Es impresionante que esta construcción (tiene 8 kilómetros de largo), ejecutada en tres etapas (entre 1902 y 1958) exclusivamente como una muralla de contención para el embravecido mar, sea escenario de muchas de las vidas no solo de La Habana sino de la Isla toda.
Abres la ventana y miras afuera,
la ciudad te espera en algún lugar.
Sales a la calle y te vas al muro
donde siempre hay alguien,
donde empieza el mar.
Así define en su canción Muro, el trovador Carlos Varela. La escribió en los duros noventas, quizás la época donde más ha estado concurrido El Malecón. En aquel tiempo era frecuente que la ciudad se volviera un agujero negro por los apagones. A la sazón, para ser arropados por la brisa del mar ante el sofocante calor y acompañados muchas veces de algún ron de la bodega, ese muro fue el espacio para matar el tiempo y conversar o quejarse de lo sublime y hasta lo divino.

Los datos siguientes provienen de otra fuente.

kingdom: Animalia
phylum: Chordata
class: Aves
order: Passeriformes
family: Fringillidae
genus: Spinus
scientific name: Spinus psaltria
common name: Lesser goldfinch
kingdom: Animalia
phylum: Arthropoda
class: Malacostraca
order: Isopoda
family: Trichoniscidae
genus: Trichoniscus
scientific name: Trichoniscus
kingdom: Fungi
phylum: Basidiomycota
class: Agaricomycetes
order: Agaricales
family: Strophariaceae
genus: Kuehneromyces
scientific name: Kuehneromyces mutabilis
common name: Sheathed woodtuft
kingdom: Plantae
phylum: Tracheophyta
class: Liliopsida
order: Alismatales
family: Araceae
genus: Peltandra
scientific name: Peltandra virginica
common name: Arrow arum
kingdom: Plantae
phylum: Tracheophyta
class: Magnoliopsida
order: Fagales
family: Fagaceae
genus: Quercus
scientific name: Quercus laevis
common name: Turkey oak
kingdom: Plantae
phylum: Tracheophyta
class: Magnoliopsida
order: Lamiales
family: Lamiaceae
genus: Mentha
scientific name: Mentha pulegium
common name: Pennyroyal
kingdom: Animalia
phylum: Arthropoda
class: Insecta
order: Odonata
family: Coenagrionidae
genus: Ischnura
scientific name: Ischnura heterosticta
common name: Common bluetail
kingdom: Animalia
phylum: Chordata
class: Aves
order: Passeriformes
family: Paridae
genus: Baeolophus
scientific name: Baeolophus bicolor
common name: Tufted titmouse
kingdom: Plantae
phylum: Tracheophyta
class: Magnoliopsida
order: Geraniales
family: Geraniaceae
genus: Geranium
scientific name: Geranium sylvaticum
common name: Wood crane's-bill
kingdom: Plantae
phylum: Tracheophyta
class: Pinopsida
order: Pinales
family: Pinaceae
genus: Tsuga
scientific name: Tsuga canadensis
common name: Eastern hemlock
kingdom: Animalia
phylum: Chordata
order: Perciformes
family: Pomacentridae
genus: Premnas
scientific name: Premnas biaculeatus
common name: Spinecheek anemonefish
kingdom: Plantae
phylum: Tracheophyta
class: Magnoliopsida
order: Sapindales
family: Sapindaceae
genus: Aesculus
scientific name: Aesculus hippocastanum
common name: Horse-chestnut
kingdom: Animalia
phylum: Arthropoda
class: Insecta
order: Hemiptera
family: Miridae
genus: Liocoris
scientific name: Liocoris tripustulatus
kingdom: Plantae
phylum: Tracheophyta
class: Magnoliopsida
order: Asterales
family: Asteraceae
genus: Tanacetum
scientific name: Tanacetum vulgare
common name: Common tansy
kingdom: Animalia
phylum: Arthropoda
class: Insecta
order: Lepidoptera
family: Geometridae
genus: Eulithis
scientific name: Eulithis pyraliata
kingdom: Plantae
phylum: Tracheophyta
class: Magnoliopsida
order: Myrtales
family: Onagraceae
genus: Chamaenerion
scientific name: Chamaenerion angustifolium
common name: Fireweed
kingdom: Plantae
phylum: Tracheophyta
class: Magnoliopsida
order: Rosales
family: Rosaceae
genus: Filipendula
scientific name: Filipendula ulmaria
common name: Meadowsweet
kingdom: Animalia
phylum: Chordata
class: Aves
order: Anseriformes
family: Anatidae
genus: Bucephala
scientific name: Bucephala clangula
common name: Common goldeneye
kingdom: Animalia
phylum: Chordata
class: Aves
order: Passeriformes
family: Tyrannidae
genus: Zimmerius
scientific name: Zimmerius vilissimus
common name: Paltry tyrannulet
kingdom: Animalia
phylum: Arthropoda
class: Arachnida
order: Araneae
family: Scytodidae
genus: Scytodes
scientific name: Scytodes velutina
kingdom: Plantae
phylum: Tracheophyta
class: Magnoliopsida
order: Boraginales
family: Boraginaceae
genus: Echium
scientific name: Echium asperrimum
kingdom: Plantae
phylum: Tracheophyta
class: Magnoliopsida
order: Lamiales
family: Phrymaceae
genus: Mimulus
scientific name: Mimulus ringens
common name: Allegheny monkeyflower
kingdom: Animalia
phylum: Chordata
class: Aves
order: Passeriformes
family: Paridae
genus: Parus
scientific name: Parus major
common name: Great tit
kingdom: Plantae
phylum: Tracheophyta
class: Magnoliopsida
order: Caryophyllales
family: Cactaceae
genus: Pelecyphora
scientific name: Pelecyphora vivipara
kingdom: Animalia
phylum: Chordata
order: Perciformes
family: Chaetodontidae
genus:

También fueron esos años cruentos donde desde este muro se echaron a la mar tantos cubanos en busca de nuevas y mejores vidas.
Son tanta historias sucedidas en El sofá de La Habana, como han bautizado popularmente los cubanos a este hilo grueso y largo de concreto, que cómo no amarlo y sentirlo adorable, místico y hasta añorable.